* BEGIN *

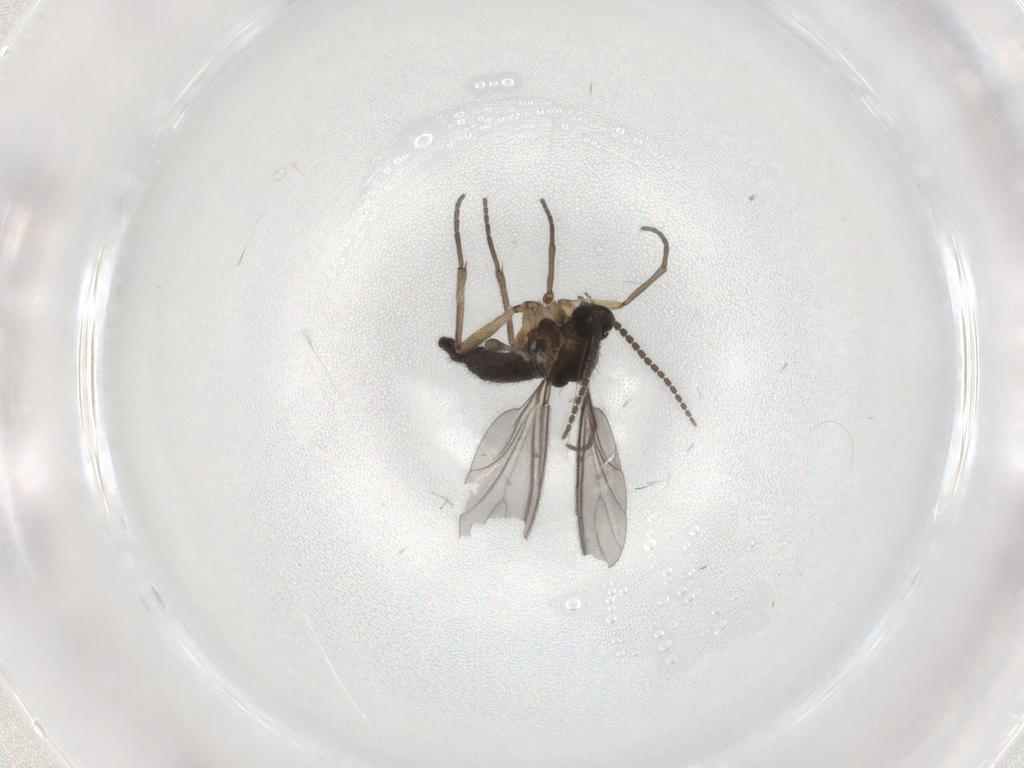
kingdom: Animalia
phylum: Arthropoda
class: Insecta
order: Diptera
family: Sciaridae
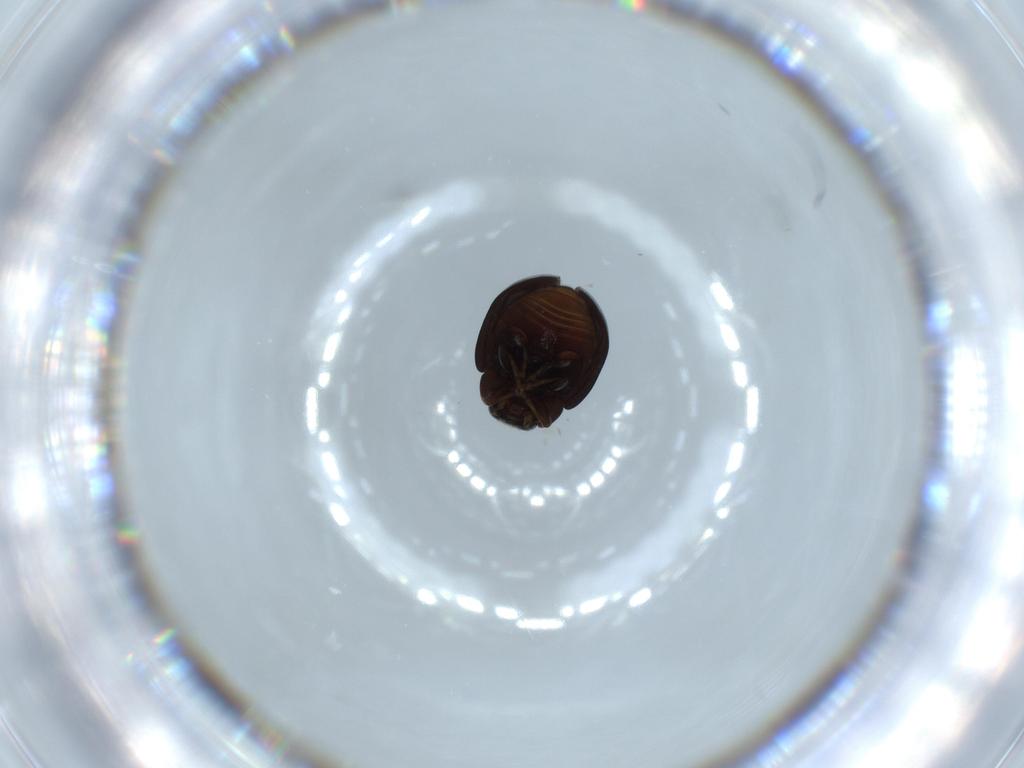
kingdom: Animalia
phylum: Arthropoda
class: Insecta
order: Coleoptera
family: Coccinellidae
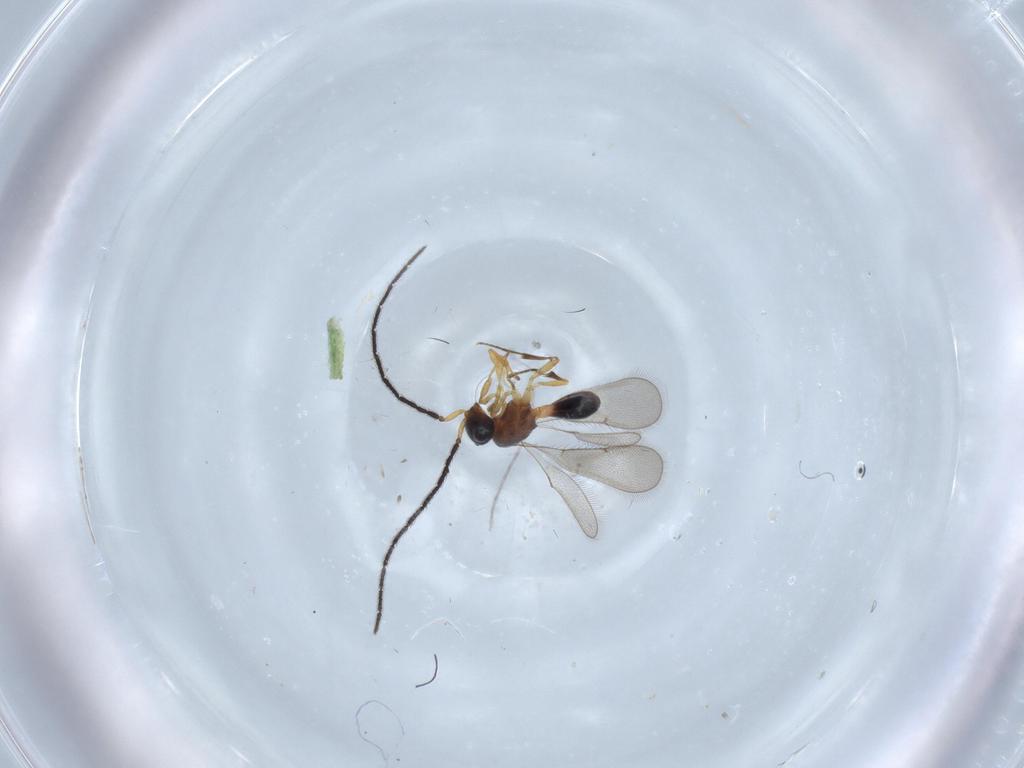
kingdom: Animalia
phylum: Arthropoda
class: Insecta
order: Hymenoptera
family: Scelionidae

* END *

◆ Set problem
Reproduce every one of the lines above word for word, leaving out the pictures.

◆ Result
kingdom: Animalia
phylum: Arthropoda
class: Insecta
order: Diptera
family: Sciaridae
kingdom: Animalia
phylum: Arthropoda
class: Insecta
order: Coleoptera
family: Coccinellidae
kingdom: Animalia
phylum: Arthropoda
class: Insecta
order: Hymenoptera
family: Scelionidae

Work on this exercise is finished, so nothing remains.